Once you’ve found your events, research the attendee list and identify key people that you’d like to meet at those events. Then, talk with the event organizer before hand by email or through on-site messages and ask if you can greet them at the event.
When you arrive at the event, you want to greet the event organizer and leverage his influence to get introduction to the people that you actually want to meet. It’s going to make it really easy and it’s going to make that transition process really quick for you. Aim at a five minute conversation where you learn about them and their work first, then related their answer to your SaaS to make it sound like a perfect fit.
For example, if they’re a real estate agent, and you provide a better way to capture seller leads – when they ask you what you do, you’re answer would sound something like this: “funny you should ask, I run a software platform that helps realtors capture 30 – 50% more seller leads from their existing social media audience. If you’re up for giving it a shot, I can email you a link to get 30 days on the platform for free. What’s your email?”
Even better, make a mini-landing page that asks for the basic info you need. Then you can just whip out your phone and tell them to enter their info to get the link right to their email instantly.
#7. Content Marketing or Blogging
Many SaaS companies have grown from blogs, simply because it’s a really easy way to build an audience, identify a problem and immediately monetize the solution.
If you’re consistent in outputting content, meaning you’re putting out content on regular schedule (ie. twice a week or every Monday), and you’re really consistent about delivering value – you can build an engaged audience.
What you’ll want to do is write long form (+2,000 words), high value content (teach something) that’s actionable and you’re bound to build a really engaged and attentive audience. The type of audience that tells you their problems, gives you feedback and can be the seed you need to build a profitable SaaS business in no time.
If you’re going to go the content marketing route, a super quick way to promote your content is on social media, in the same relevant groups that you reach out to in step five.
Some other easy steps to promote your content are: reach out to influencers when it make sense, if you’re able to mention them in your post and ask for a share.
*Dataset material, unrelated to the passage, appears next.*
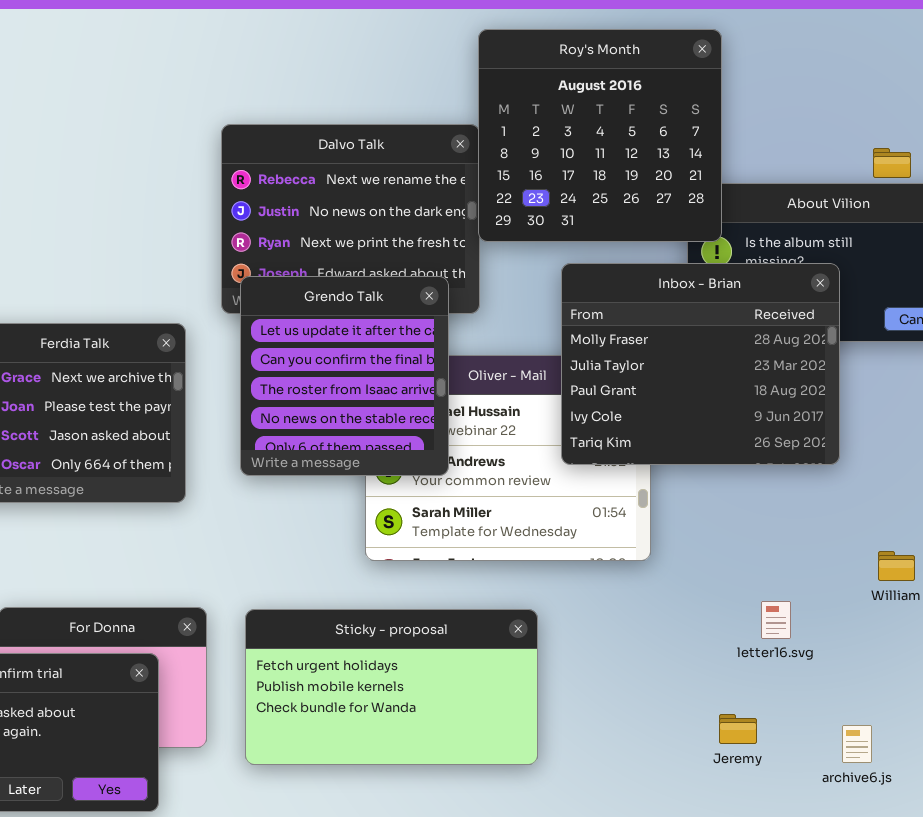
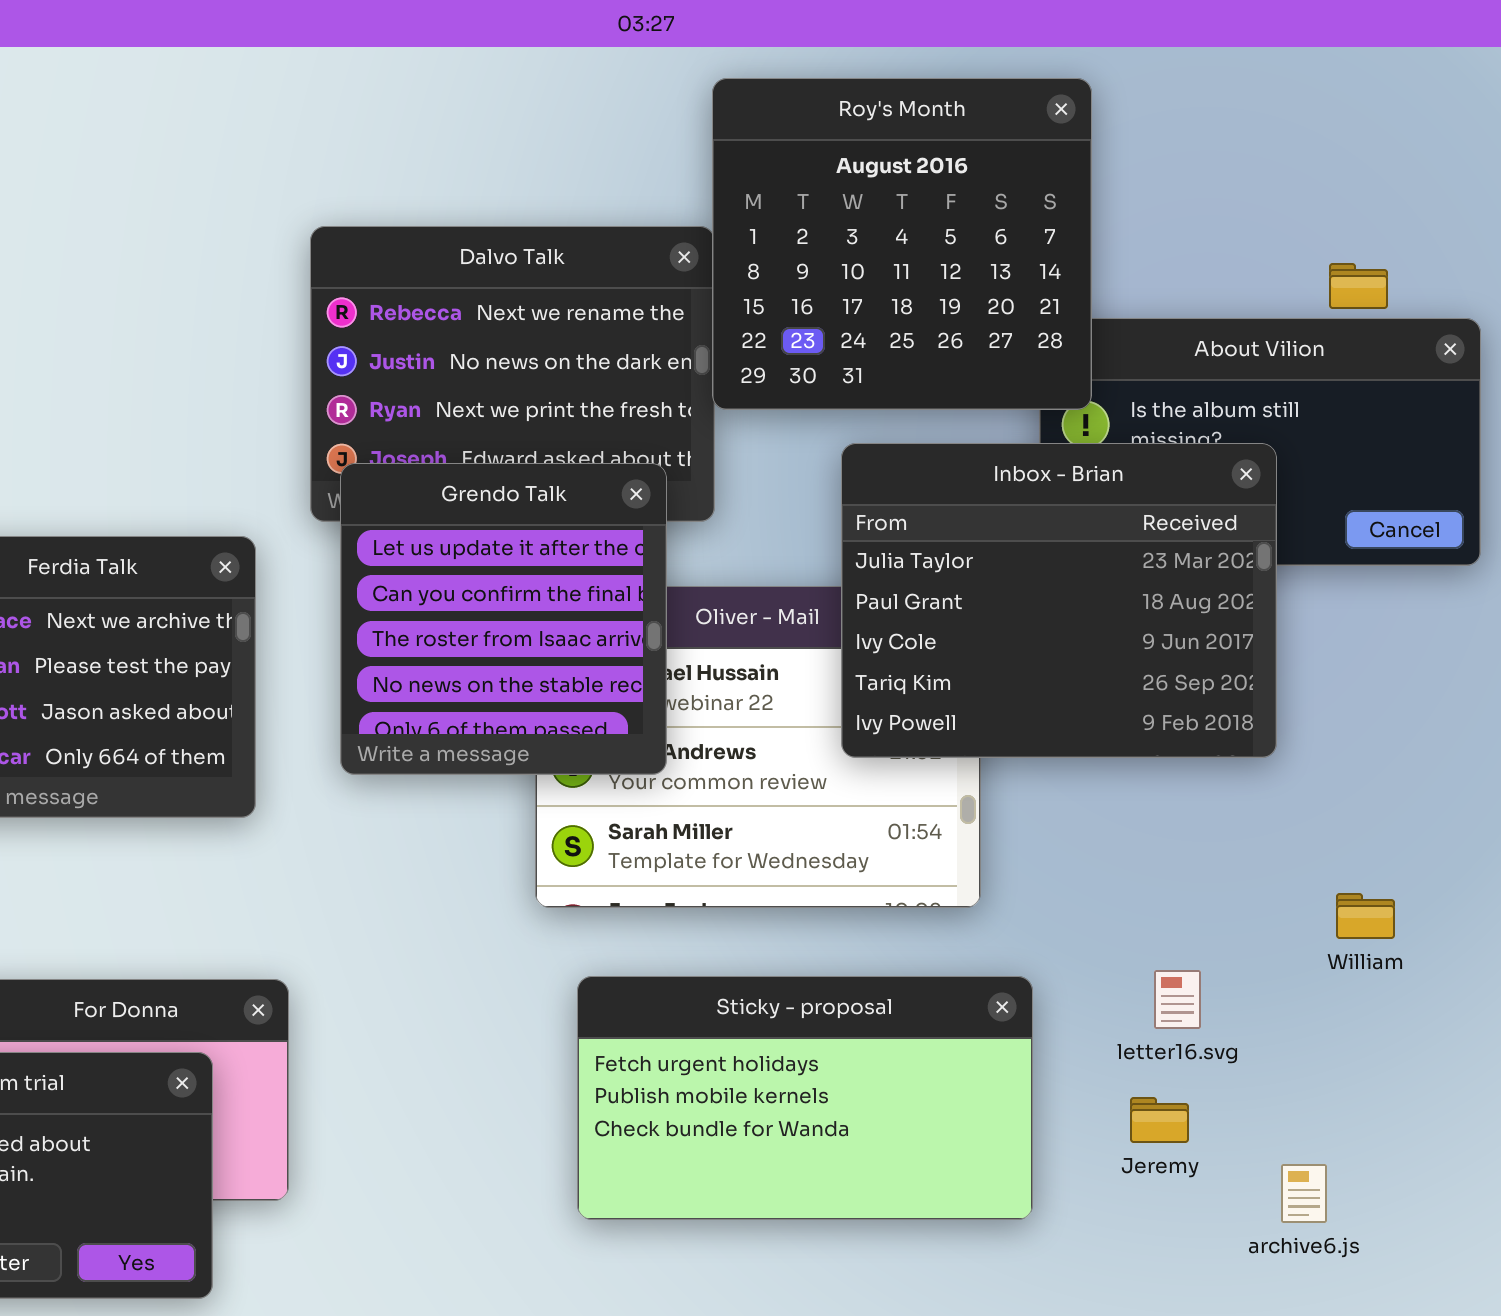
Inbox - Brian: [561,263,840,465] -> [841,443,1277,758], scrolled down 1 row
Sticky - proposal: [245,609,538,765] -> [577,976,1033,1220], moved
Jeremy: [719,714,757,744] -> [1130,1097,1189,1143], moved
Alternatively, you can simply promote it to your email list, as you build your content you build your recurring audience.
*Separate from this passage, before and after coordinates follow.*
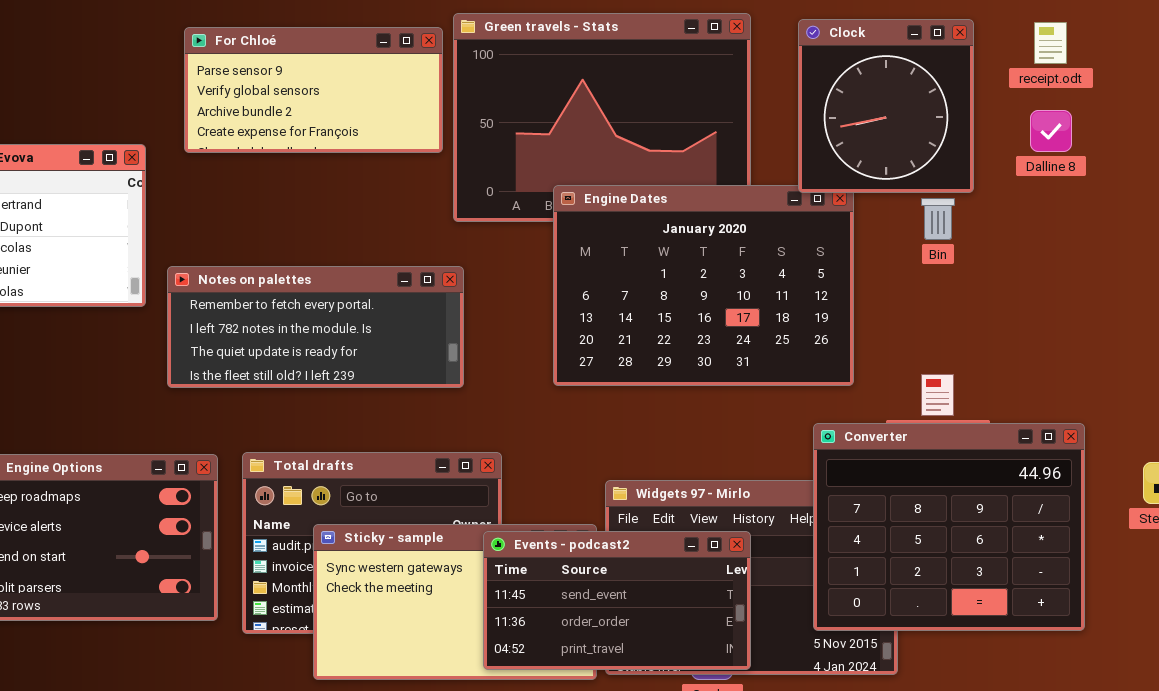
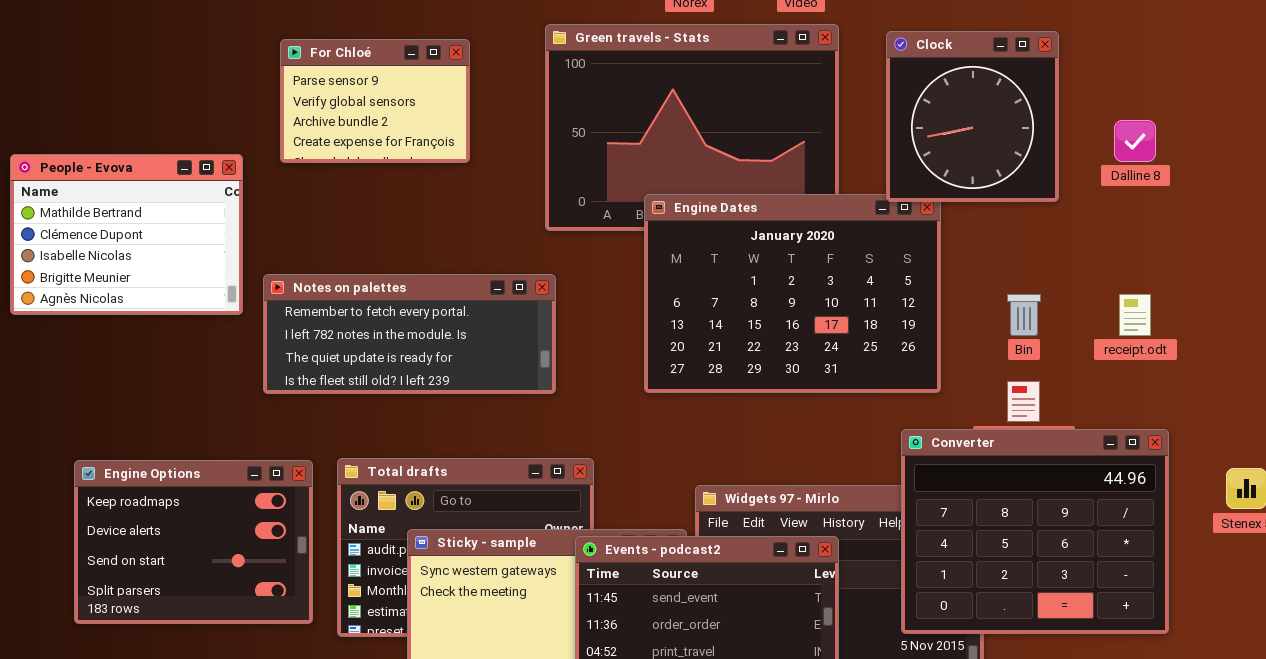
receipt.odt: [1034,22,1067,64] -> [1119,294,1151,336], moved
For Chloé: [184,27,443,153] -> [280,39,470,163], resized
Bin: [921,198,955,240] -> [1007,294,1041,336], moved

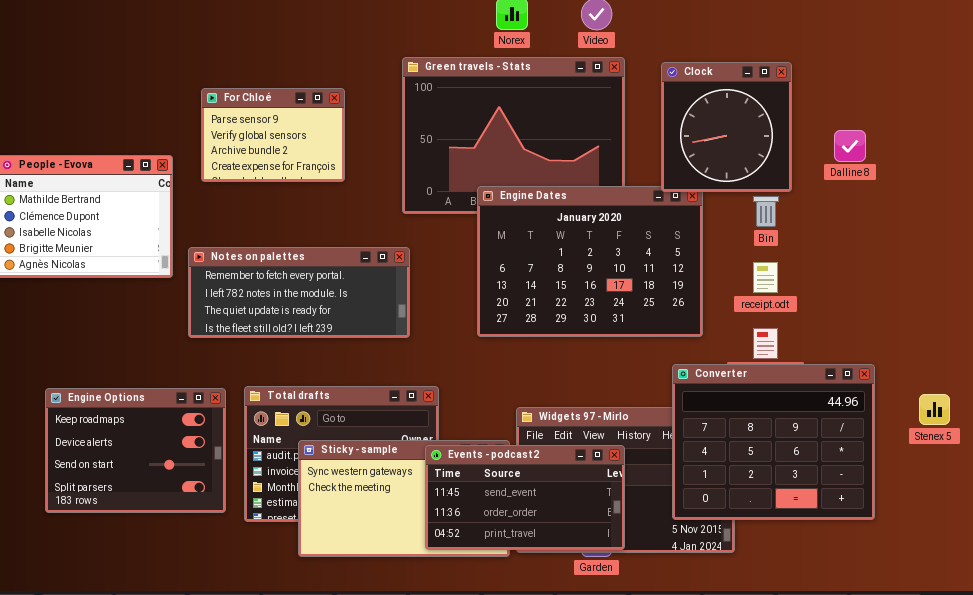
For Chloé: [280,39,470,163] -> [201,88,345,182], moved
Bin: [1007,294,1041,336] -> [753,196,779,227], moved
receipt.odt: [1119,294,1151,336] -> [753,262,778,293], moved

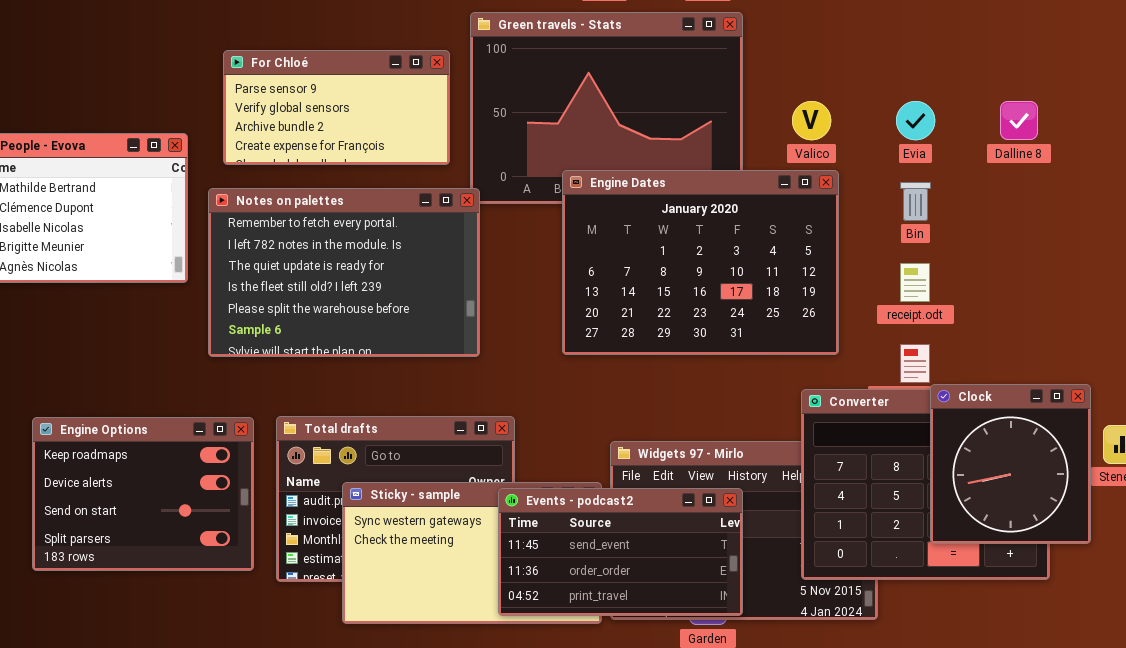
Clock: [661,62,792,192] -> [930,384,1091,544], moved
For Chloé: [201,88,345,182] -> [223,50,450,165], resized
Notes on palettes: [188,247,410,338] -> [208,188,480,357], resized

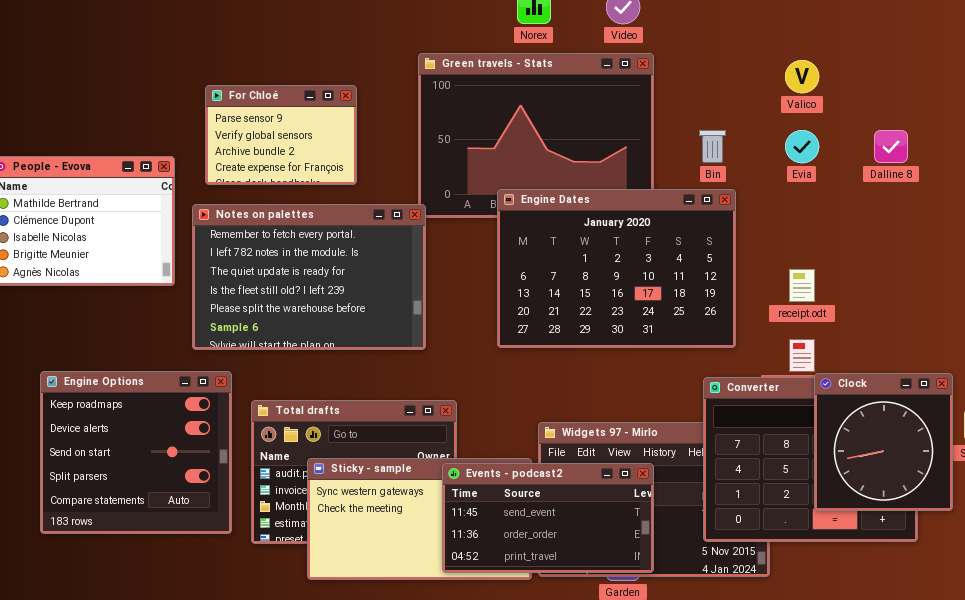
For Chloé: [223,50,450,165] -> [205,85,357,185], resized
Valico: [792,101,831,140] -> [785,60,819,93], moved
Bin: [900,182,931,221] -> [699,130,726,163], moved
Engine Options: [32,417,254,571] -> [40,371,232,534], resized

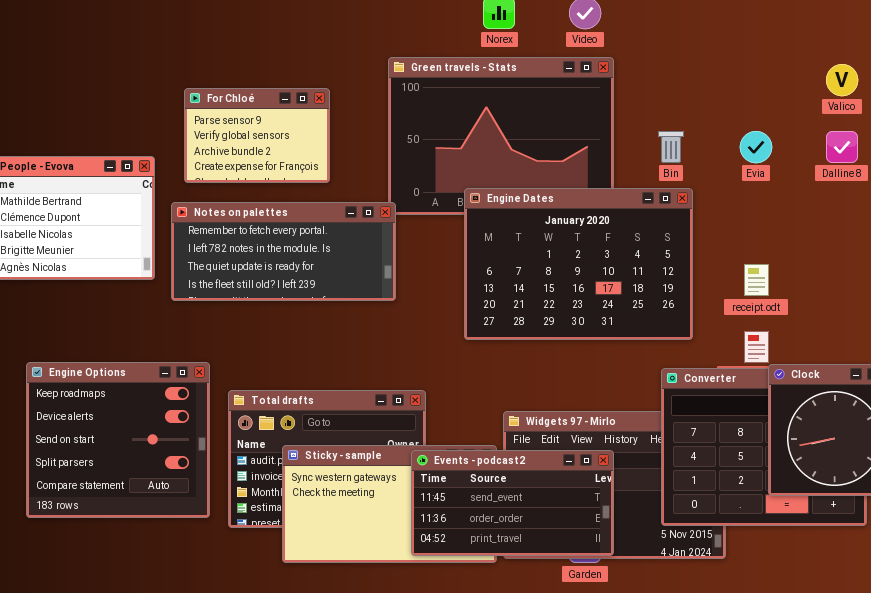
Valico: [785,60,819,93] -> [826,64,858,96], moved
Notes on palettes: [192,204,426,350] -> [171,202,396,301], resized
A key with content marketing is you’ll want to leverage email opt-ins and content upgrades to build your email list. As you build this list, be sure to on-board every single person to learn about them, their struggles and where you can provide value (through content or otherwise). If you learn about your audience, you’ll have an engage audience that will actually buy stuff when you want to sell stuff to them.
Check out the banner to the right, or this link to learn everything you need to know about content marketing for tech companies and entrepreneurs.
#8. Leverage A Good Viral Loop
It should be one of your first priorities after the MVP features you need to go live. If you’ve worked out the referral or growth engine for your SaaS product, once you seed the engine with any of the above strategies, you’ll have a snowball effect on your hands.
Ensure you’re making the referral process really, REALLY easy for people. Make it simple for them to tap into or invite their entire network into your platform. If you can incentivize them, do that.
Your goal with this growth engine is to make it as easy as possible, and as appealing as possible for people to take action and let you tap into their networks.